## YOUR GOAL
Pick out and copy every line in the items below that contains the word "Colón". Case counts, so only lines with matching capitalization qualify.

** DATA EXTRACTS follows **

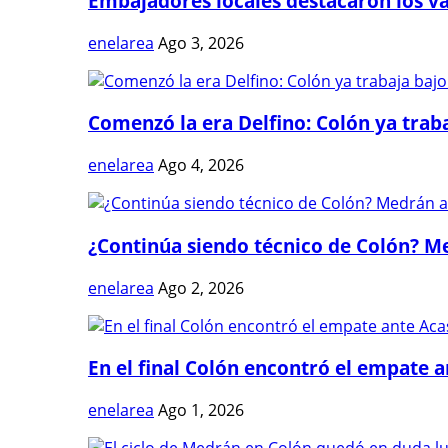
Embajadores locales destacaron los val
enelarea
Ago 3, 2026
Comenzó la era Delfino: Colón ya trabaj
enelarea
Ago 4, 2026
¿Continúa siendo técnico de Colón? Me
enelarea
Ago 2, 2026
En el final Colón encontró el empate 
enelarea
Ago 1, 2026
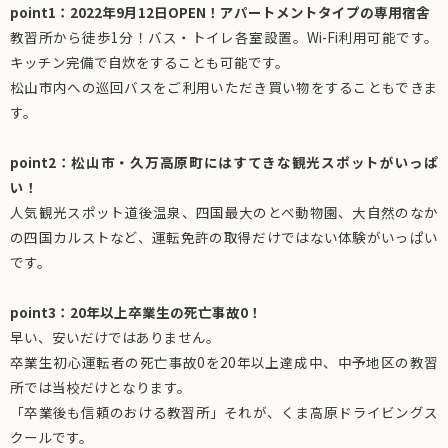
point1：2022年9月12日OPEN！アパートメントタイプの専用宿舎
教習所から徒歩1分！バス・トイレ各室設置。Wi-Fi利用可能です。
キッチン完備で自炊をすることも可能です。
松山市内への巡回バスをご利用いただき買い物をすることもできま
す。
point2：松山市・久万高原町にはすてきな観光スポットがいっぱ
い！
人気観光スポット道後温泉、四国最大のとべ動物園、大自然のなか
の四国カルストなど、運転免許の取得だけではない体験がいっぱい
です。
point3：20年以上卒業生の死亡事故0！
早い、安いだけではありません。
卒業生初心運転者の死亡事故0を20年以上達成中、中予地区の教習
所では当校だけとなります。
「卒業後も信頼のおける教習所」それが、くま高原ドライビングス
クールです。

** End of DATA EXTRACTS **

## TASK SOLUTION
Comenzó la era Delfino: Colón ya trabaj
¿Continúa siendo técnico de Colón? Me
En el final Colón encontró el empate 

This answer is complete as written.